Activity
Convert the lines below into a Markdown table with the columns "No." and "Line," numbering each row and skipping blank lines. Leave the pictures out.

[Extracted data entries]
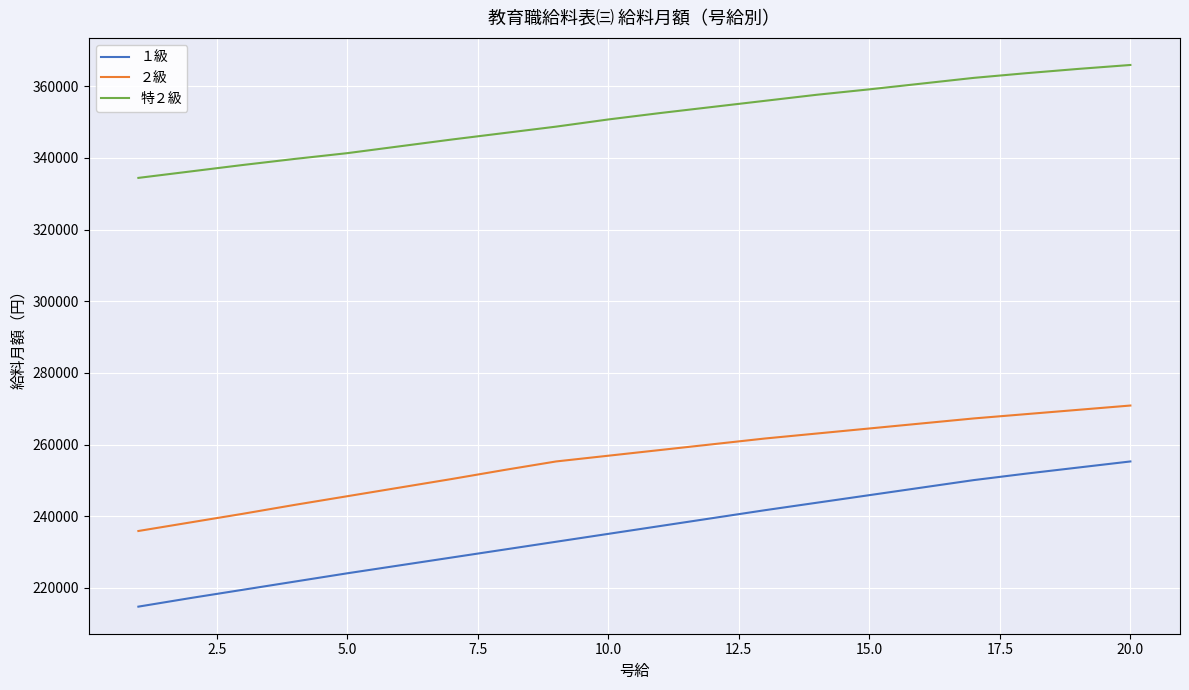

List the series in order of their overall mean, highest first.

特２級, ２級, １級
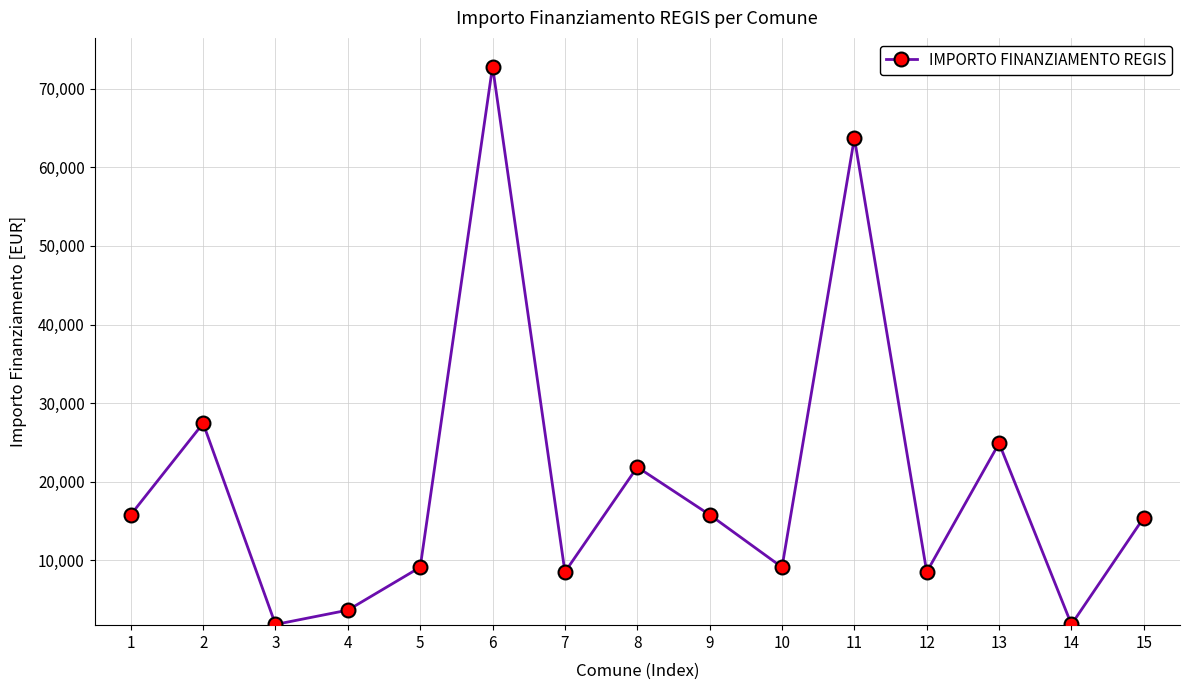

What value does the data have at 8?

21852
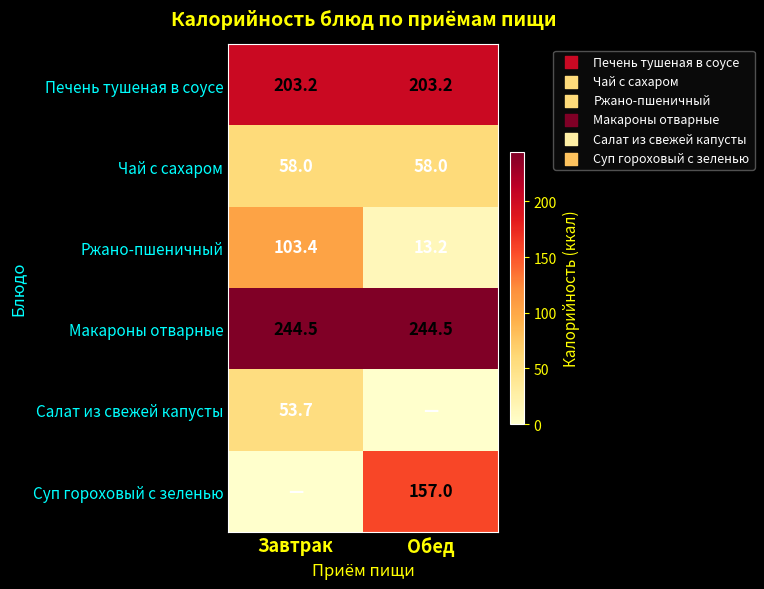

What value does the Чай с сахаром series have at Обед?

58.0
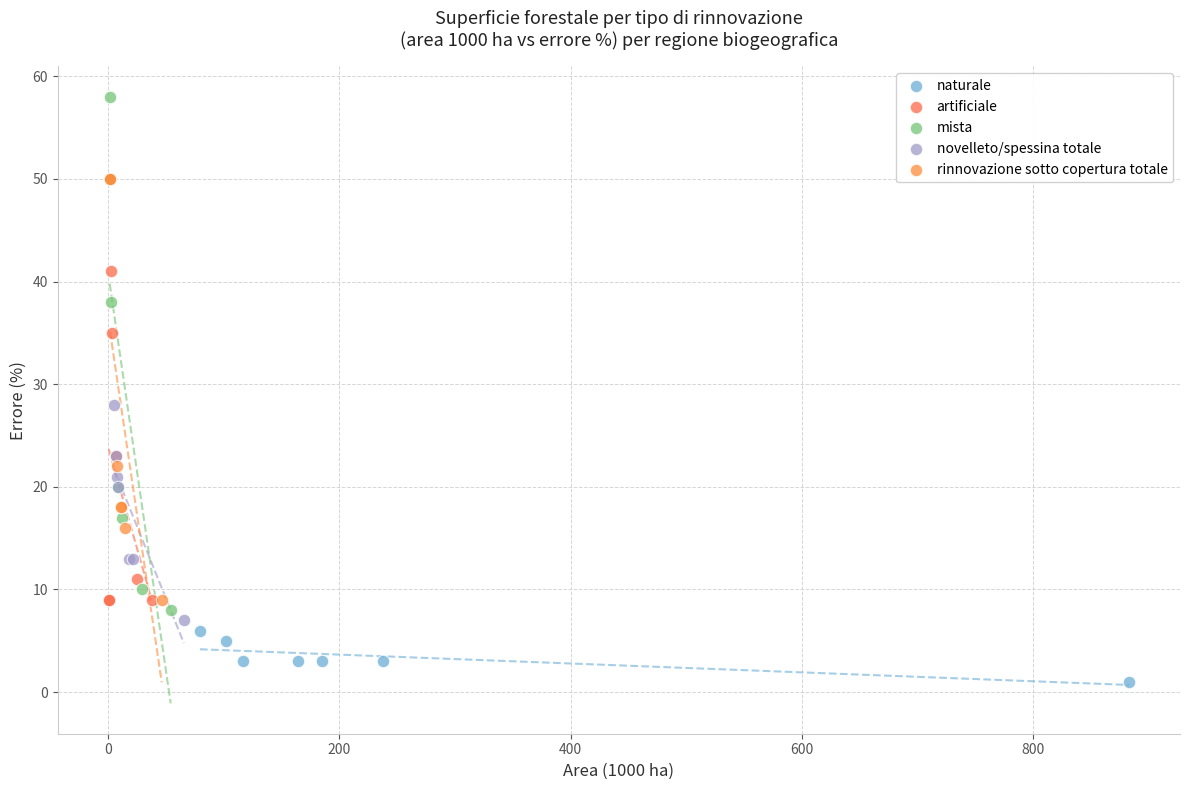

Which series has the widest spread of Y values?

mista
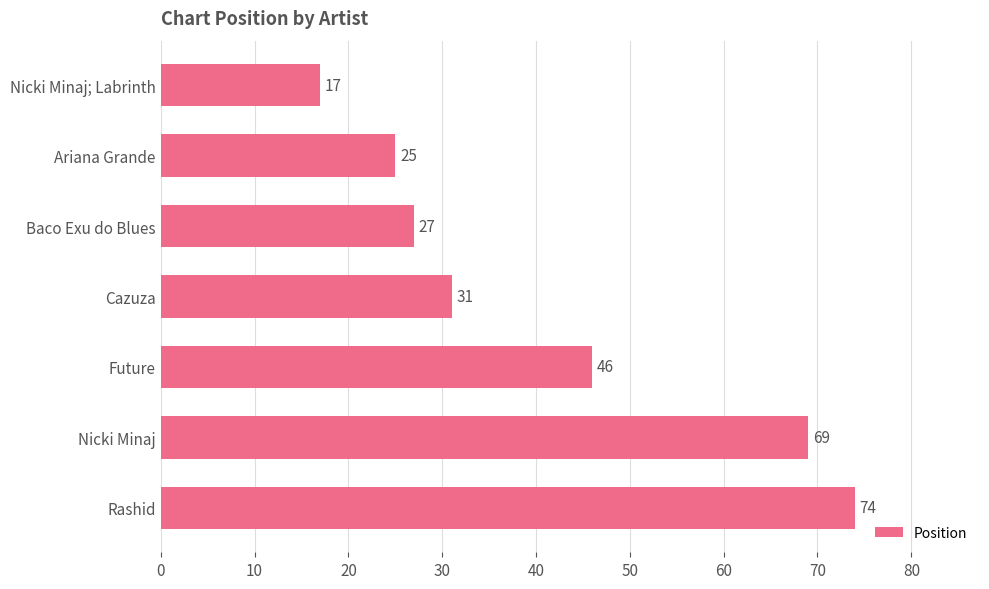

At which label is the value closest to 45?

Future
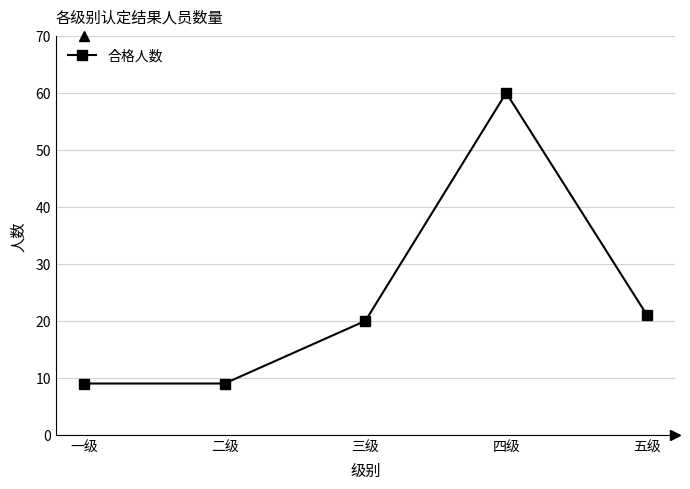

Is it true that the value at 二级 is 9?

True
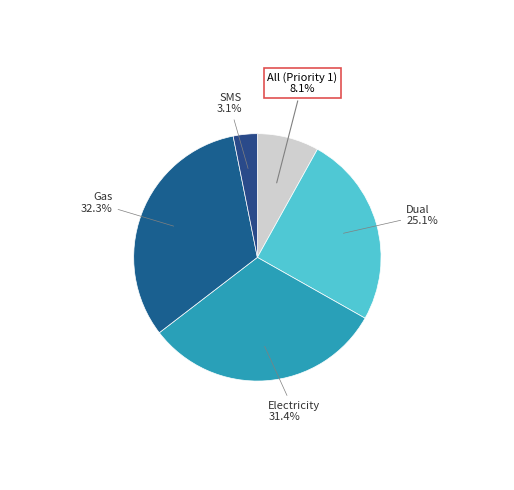

How many segments does this pie chart have?

5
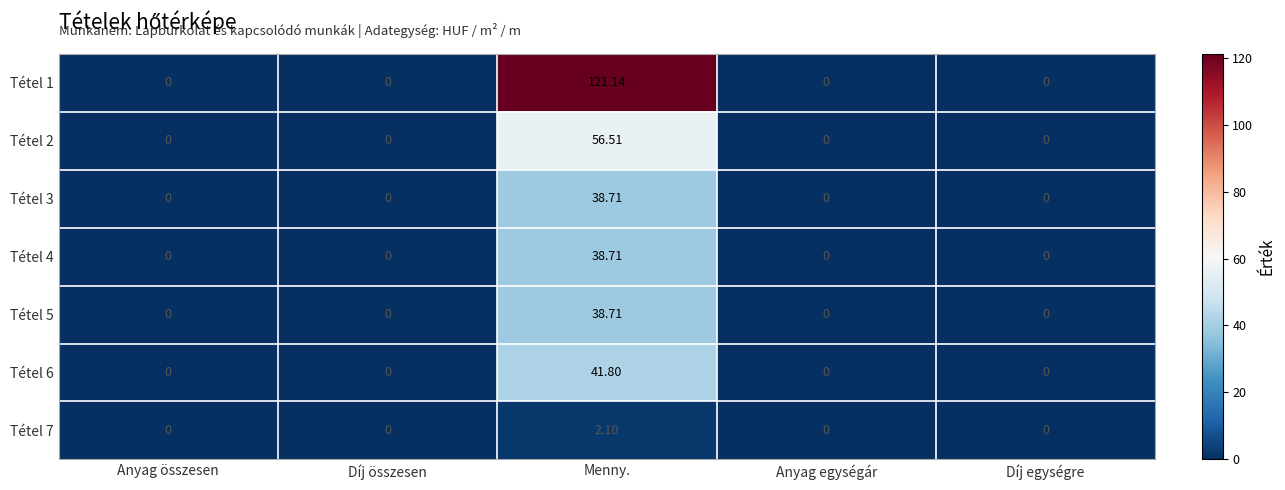

At which category is the sum across all series the highest?

Menny.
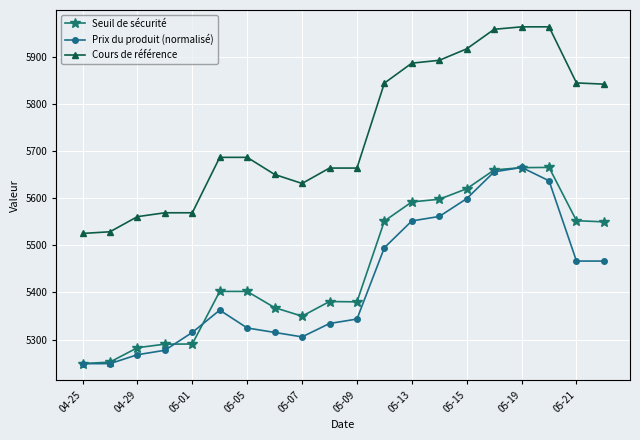

What is the sum of all Seuil de sécurité values?

109101.0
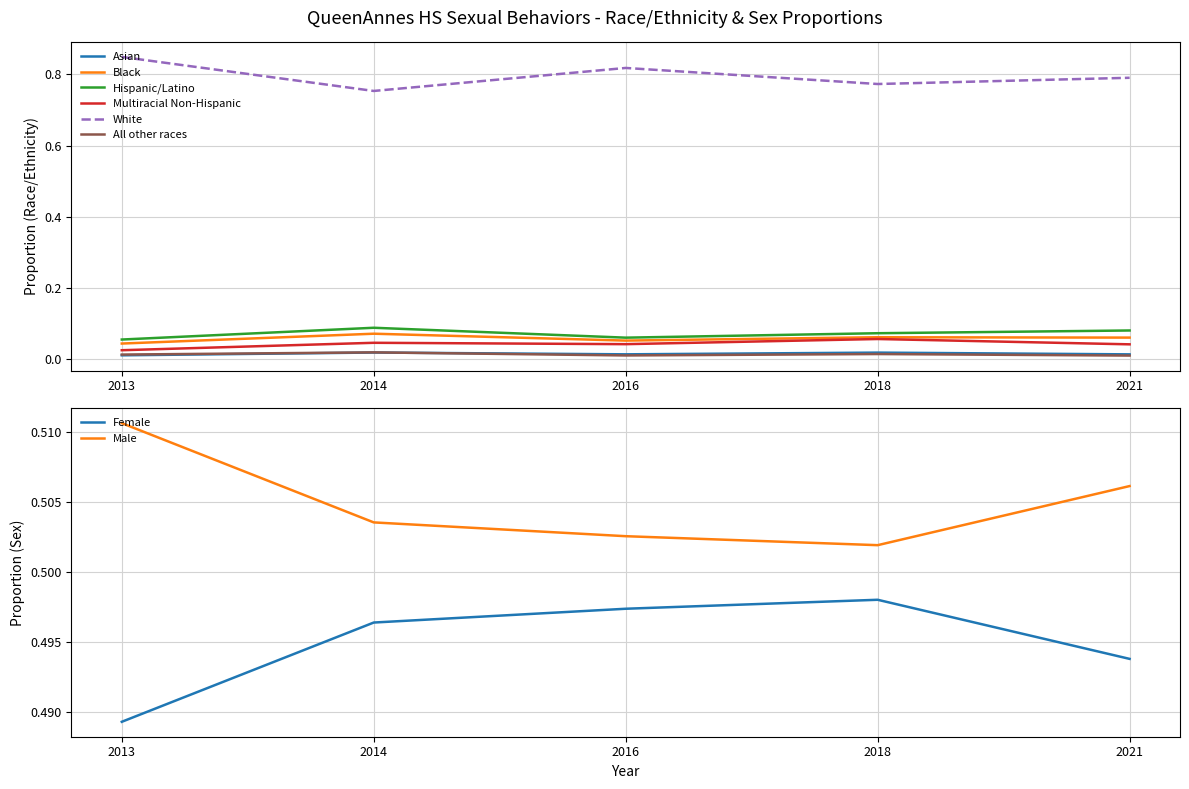

At which label does Black reach its minimum?

2013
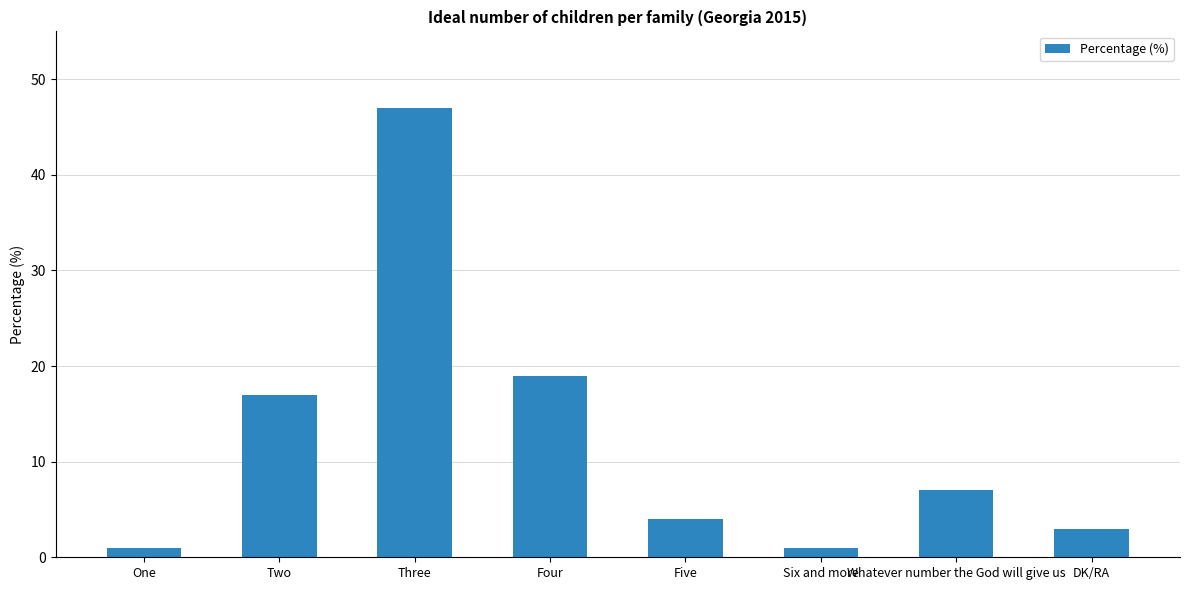

Count the number of categories in the chart.

8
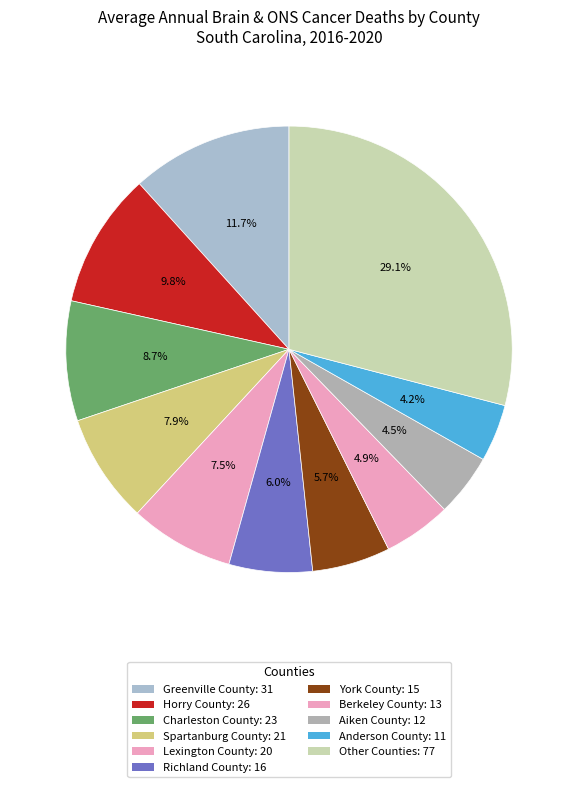

Is there any slice that represents more than half of the pie?

No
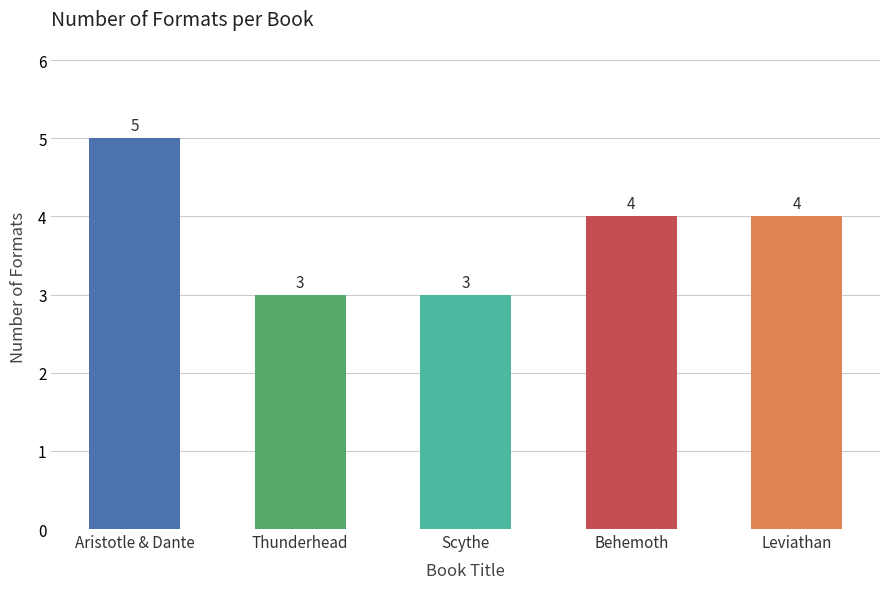

What is the ratio of the value at Leviathan to the value at Behemoth?

1.0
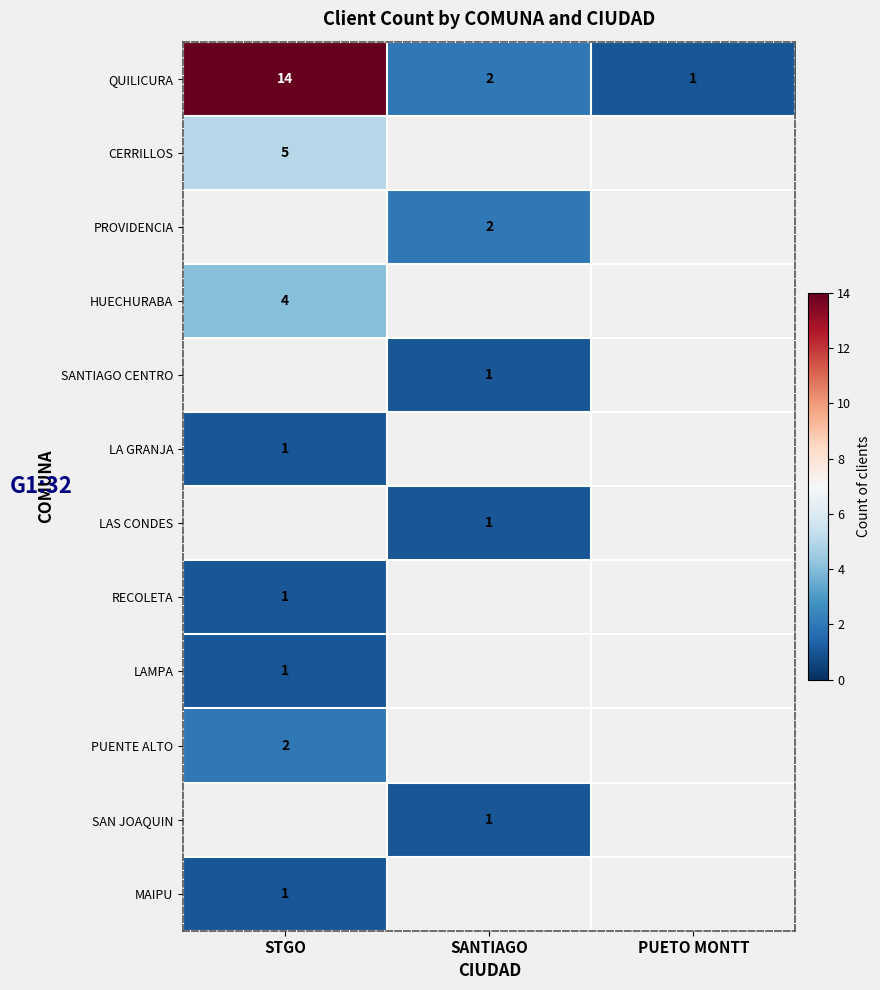

What is the difference between the maximum and minimum values in the QUILICURA series?

13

Response
| No. | Line |
|---|---|
| 1 | List the series in order of their overall mean, highest first. |
| 2 | 特２級, ２級, １級 |
| 3 | What value does the data have at 8? |
| 4 | 21852 |
| 5 | What value does the Чай с сахаром series have at Обед? |
| 6 | 58.0 |
| 7 | Which series has the widest spread of Y values? |
| 8 | mista |
| 9 | At which label is the value closest to 45? |
| 10 | Future |
| 11 | Is it true that the value at 二级 is 9? |
| 12 | True |
| 13 | How many segments does this pie chart have? |
| 14 | 5 |
| 15 | At which category is the sum across all series the highest? |
| 16 | Menny. |
| 17 | What is the sum of all Seuil de sécurité values? |
| 18 | 109101.0 |
| 19 | At which label does Black reach its minimum? |
| 20 | 2013 |
| 21 | Count the number of categories in the chart. |
| 22 | 8 |
| 23 | Is there any slice that represents more than half of the pie? |
| 24 | No |
| 25 | What is the ratio of the value at Leviathan to the value at Behemoth? |
| 26 | 1.0 |
| 27 | What is the difference between the maximum and minimum values in the QUILICURA series? |
| 28 | 13 |